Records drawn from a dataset

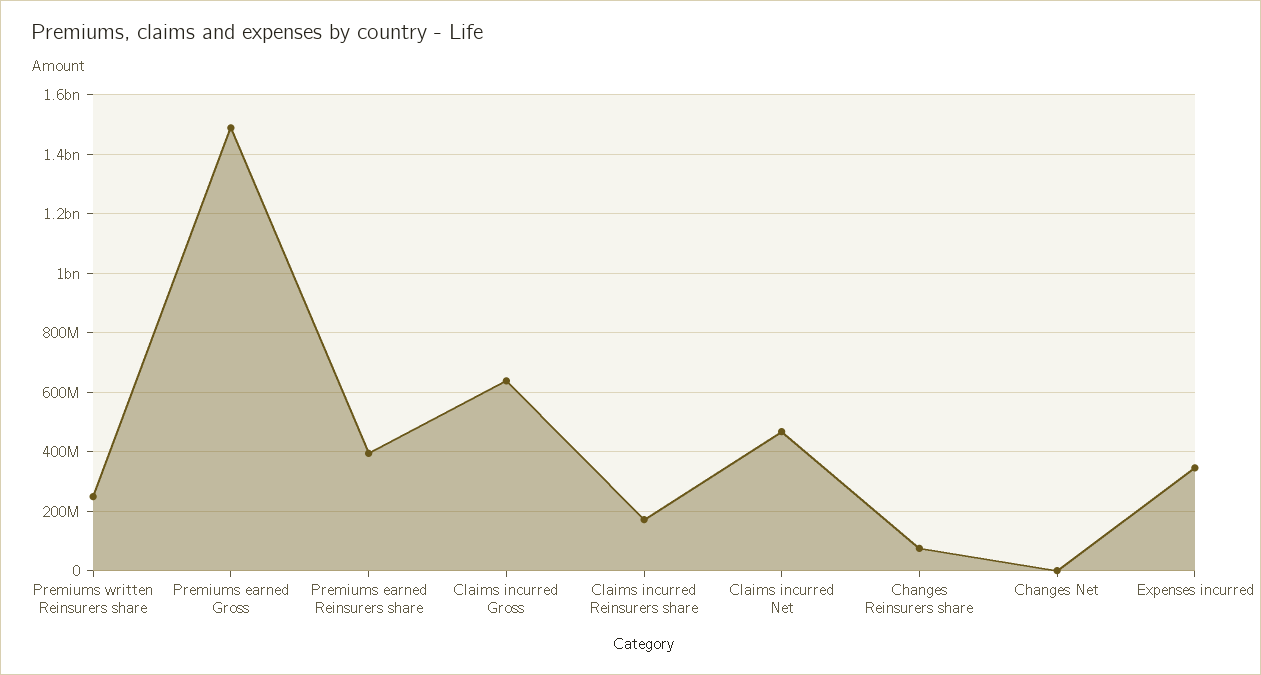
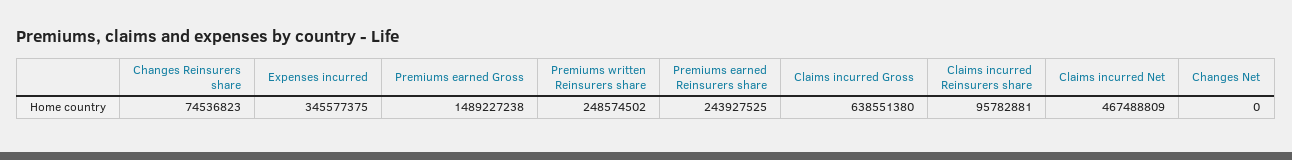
Premiums earned Reinsurers share: 400000000 -> 243927525
Claims incurred Reinsurers share: 175000000 -> 95782881

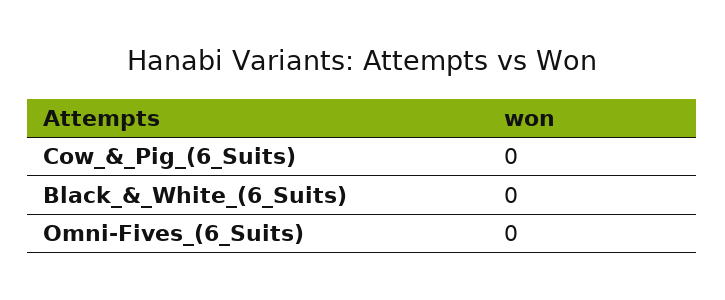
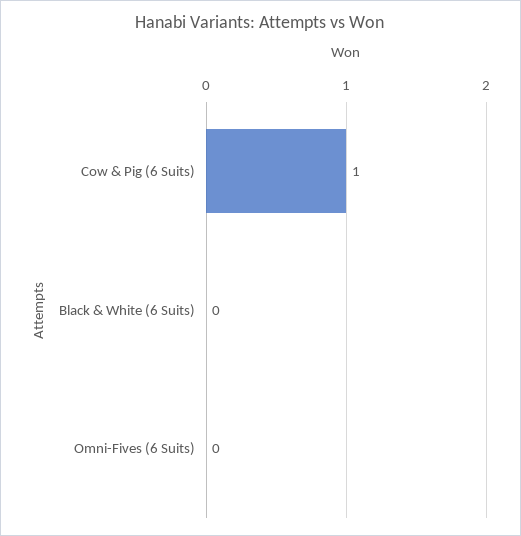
Cow_&_Pig_(6_Suits): 0 -> 1

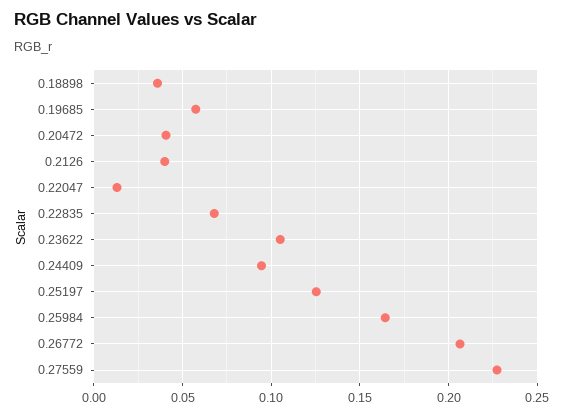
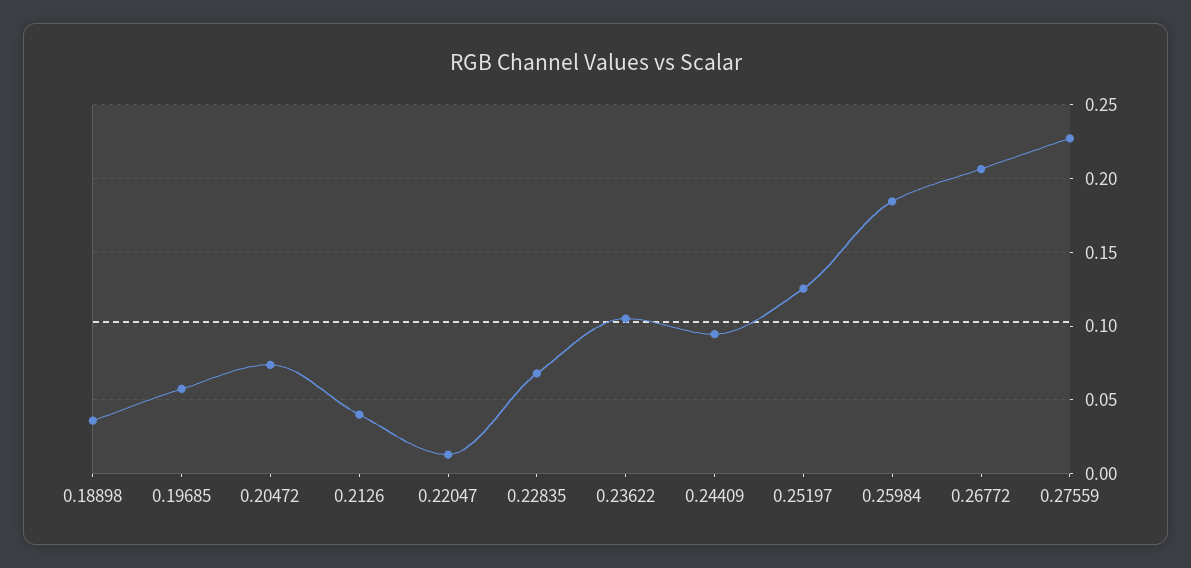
0.20472: 0.04 -> 0.075
0.25984: 0.165 -> 0.185

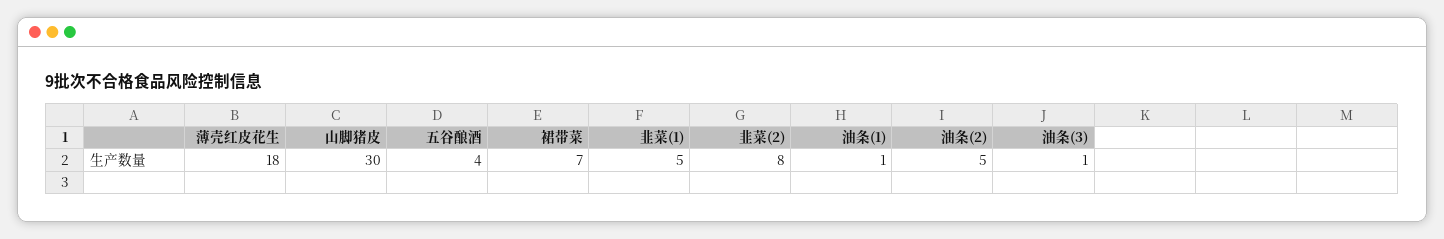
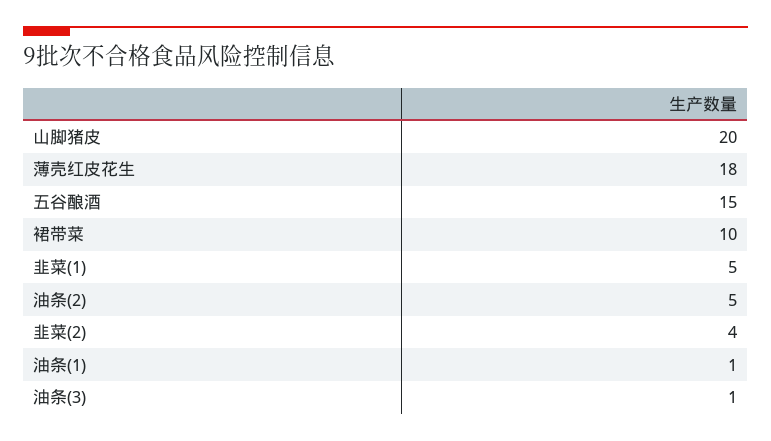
山脚猪皮: 30 -> 20
五谷酿酒: 4 -> 15
裙带菜: 7 -> 10
韭菜(2): 8 -> 4

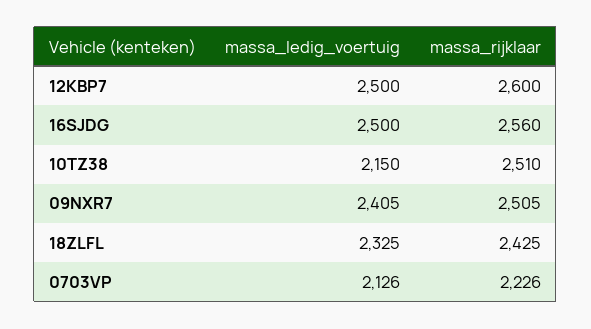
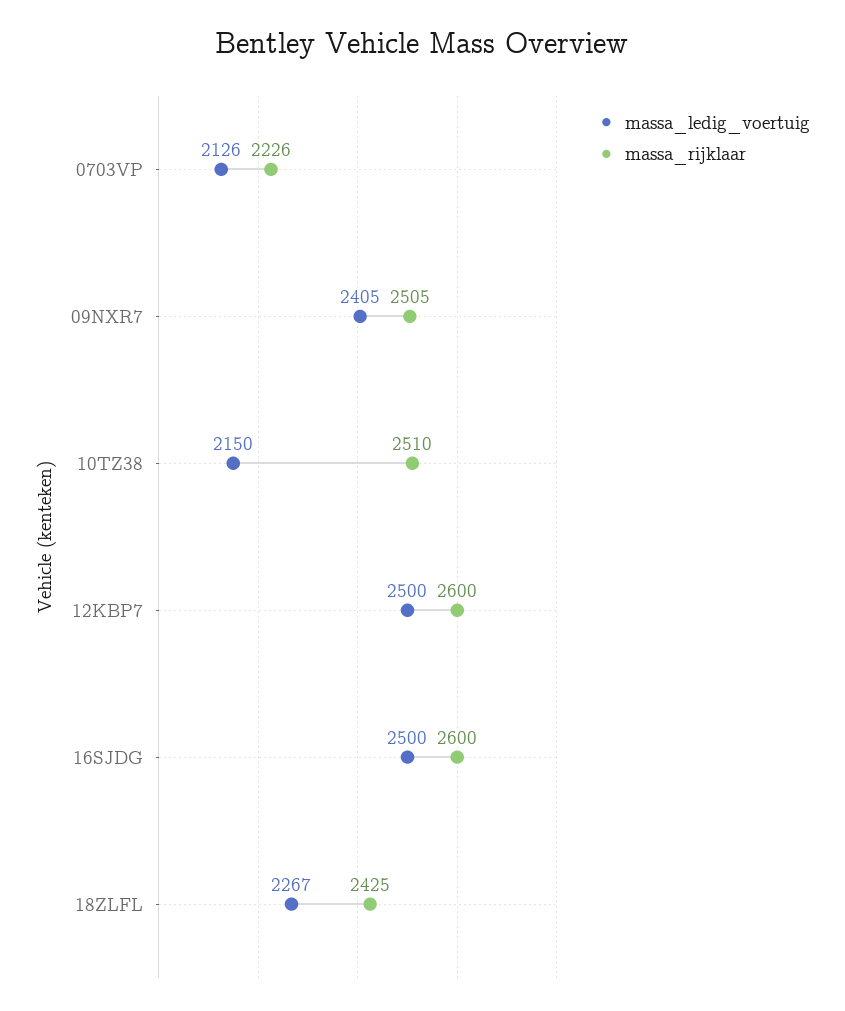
massa_rijklaar, 16SJDG: 2560 -> 2600
massa_ledig_voertuig, 18ZLFL: 2325 -> 2267

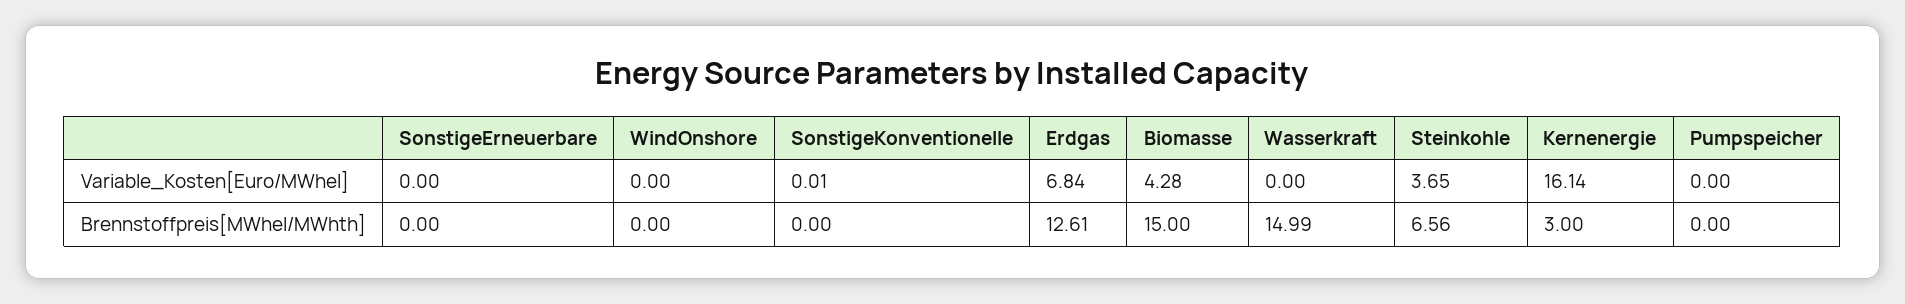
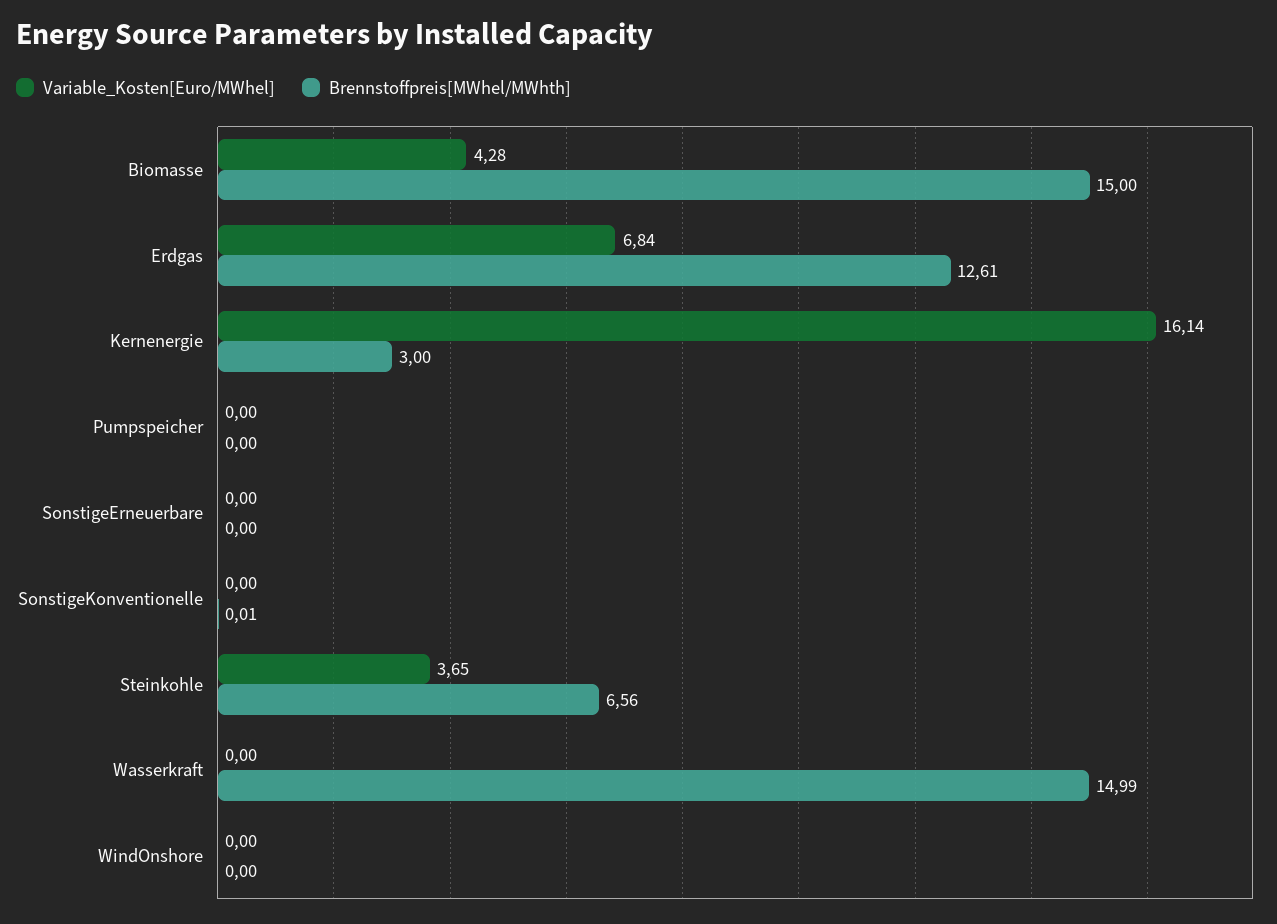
Variable_Kosten[Euro/MWhel], SonstigeKonventionelle: 0.01 -> 0
Brennstoffpreis[MWhel/MWhth], SonstigeKonventionelle: 0 -> 0.01

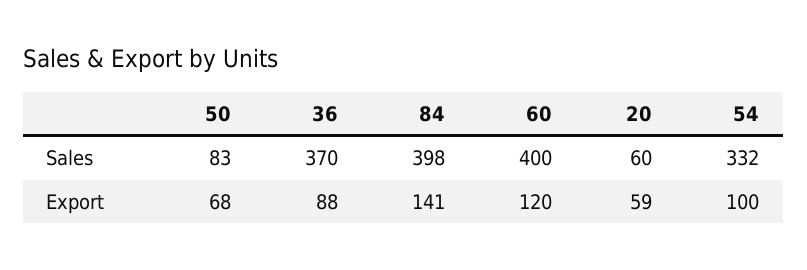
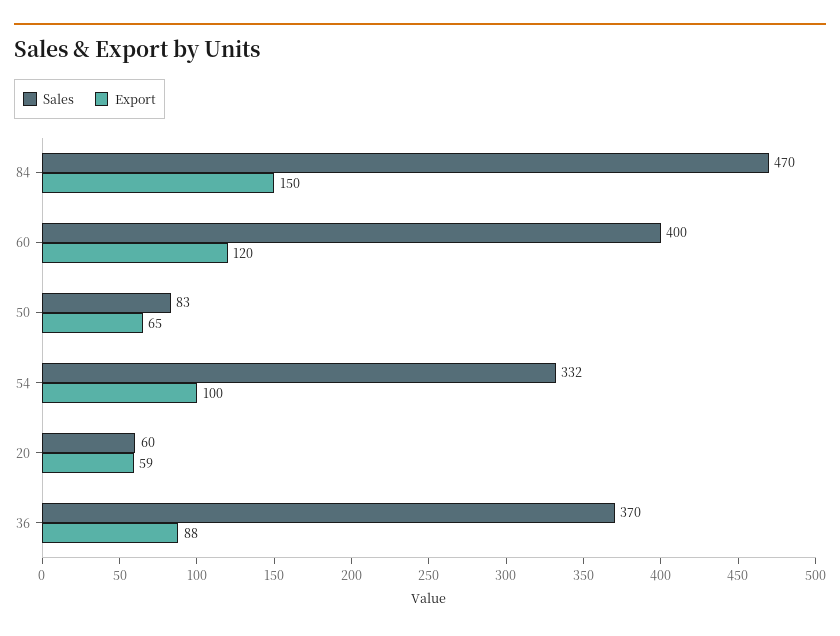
Sales, 84: 398 -> 470
Export, 50: 68 -> 65
Export, 84: 141 -> 150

TASK DIRECTIONS
Pictures are to be omitted; set down the rest of the entries exactly as given.

EXERCISE OUTPUT
Premiums earned Reinsurers share: 400000000 -> 243927525
Claims incurred Reinsurers share: 175000000 -> 95782881

Cow_&_Pig_(6_Suits): 0 -> 1

0.20472: 0.04 -> 0.075
0.25984: 0.165 -> 0.185

山脚猪皮: 30 -> 20
五谷酿酒: 4 -> 15
裙带菜: 7 -> 10
韭菜(2): 8 -> 4

massa_rijklaar, 16SJDG: 2560 -> 2600
massa_ledig_voertuig, 18ZLFL: 2325 -> 2267

Variable_Kosten[Euro/MWhel], SonstigeKonventionelle: 0.01 -> 0
Brennstoffpreis[MWhel/MWhth], SonstigeKonventionelle: 0 -> 0.01

Sales, 84: 398 -> 470
Export, 50: 68 -> 65
Export, 84: 141 -> 150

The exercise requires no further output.